Task: Set each entry down exactly as written.

Source material:

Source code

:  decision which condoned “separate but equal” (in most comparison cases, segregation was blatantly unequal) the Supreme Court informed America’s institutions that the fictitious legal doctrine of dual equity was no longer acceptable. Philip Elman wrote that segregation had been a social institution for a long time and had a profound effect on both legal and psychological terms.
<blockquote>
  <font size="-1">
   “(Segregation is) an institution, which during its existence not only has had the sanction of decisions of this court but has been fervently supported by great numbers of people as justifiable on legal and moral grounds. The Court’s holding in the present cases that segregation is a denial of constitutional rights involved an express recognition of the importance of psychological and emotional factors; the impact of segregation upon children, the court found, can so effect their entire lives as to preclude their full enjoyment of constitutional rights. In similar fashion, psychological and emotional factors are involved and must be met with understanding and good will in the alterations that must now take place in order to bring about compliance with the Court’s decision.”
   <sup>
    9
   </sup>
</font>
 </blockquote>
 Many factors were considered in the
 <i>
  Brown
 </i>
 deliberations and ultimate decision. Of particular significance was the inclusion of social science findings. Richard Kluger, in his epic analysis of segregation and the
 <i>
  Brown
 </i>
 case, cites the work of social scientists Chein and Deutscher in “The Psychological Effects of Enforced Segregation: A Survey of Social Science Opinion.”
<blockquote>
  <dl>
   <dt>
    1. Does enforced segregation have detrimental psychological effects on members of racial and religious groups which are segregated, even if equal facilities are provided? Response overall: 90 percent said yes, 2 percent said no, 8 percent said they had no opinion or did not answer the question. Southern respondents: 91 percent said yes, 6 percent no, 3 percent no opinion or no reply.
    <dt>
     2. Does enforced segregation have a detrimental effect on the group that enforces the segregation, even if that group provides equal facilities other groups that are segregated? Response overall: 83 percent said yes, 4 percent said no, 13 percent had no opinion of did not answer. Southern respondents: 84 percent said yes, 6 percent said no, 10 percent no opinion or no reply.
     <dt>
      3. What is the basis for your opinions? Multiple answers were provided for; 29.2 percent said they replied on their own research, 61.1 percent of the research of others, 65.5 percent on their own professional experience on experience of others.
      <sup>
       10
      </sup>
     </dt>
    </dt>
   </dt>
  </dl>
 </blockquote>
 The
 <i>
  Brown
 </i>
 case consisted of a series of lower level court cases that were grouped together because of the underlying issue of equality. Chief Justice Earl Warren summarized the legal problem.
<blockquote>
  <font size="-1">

Task result:
Source code

:  decision which condoned “separate but equal” (in most comparison cases, segregation was blatantly unequal) the Supreme Court informed America’s institutions that the fictitious legal doctrine of dual equity was no longer acceptable. Philip Elman wrote that segregation had been a social institution for a long time and had a profound effect on both legal and psychological terms.
<blockquote>
  <font size="-1">
   “(Segregation is) an institution, which during its existence not only has had the sanction of decisions of this court but has been fervently supported by great numbers of people as justifiable on legal and moral grounds. The Court’s holding in the present cases that segregation is a denial of constitutional rights involved an express recognition of the importance of psychological and emotional factors; the impact of segregation upon children, the court found, can so effect their entire lives as to preclude their full enjoyment of constitutional rights. In similar fashion, psychological and emotional factors are involved and must be met with understanding and good will in the alterations that must now take place in order to bring about compliance with the Court’s decision.”
   <sup>
    9
   </sup>
</font>
 </blockquote>
 Many factors were considered in the
 <i>
  Brown
 </i>
 deliberations and ultimate decision. Of particular significance was the inclusion of social science findings. Richard Kluger, in his epic analysis of segregation and the
 <i>
  Brown
 </i>
 case, cites the work of social scientists Chein and Deutscher in “The Psychological Effects of Enforced Segregation: A Survey of Social Science Opinion.”
<blockquote>
  <dl>
   <dt>
    1. Does enforced segregation have detrimental psychological effects on members of racial and religious groups which are segregated, even if equal facilities are provided? Response overall: 90 percent said yes, 2 percent said no, 8 percent said they had no opinion or did not answer the question. Southern respondents: 91 percent said yes, 6 percent no, 3 percent no opinion or no reply.
    <dt>
     2. Does enforced segregation have a detrimental effect on the group that enforces the segregation, even if that group provides equal facilities other groups that are segregated? Response overall: 83 percent said yes, 4 percent said no, 13 percent had no opinion of did not answer. Southern respondents: 84 percent said yes, 6 percent said no, 10 percent no opinion or no reply.
     <dt>
      3. What is the basis for your opinions? Multiple answers were provided for; 29.2 percent said they replied on their own research, 61.1 percent of the research of others, 65.5 percent on their own professional experience on experience of others.
      <sup>
       10
      </sup>
     </dt>
    </dt>
   </dt>
  </dl>
 </blockquote>
 The
 <i>
  Brown
 </i>
 case consisted of a series of lower level court cases that were grouped together because of the underlying issue of equality. Chief Justice Earl Warren summarized the legal problem.
<blockquote>
  <font size="-1">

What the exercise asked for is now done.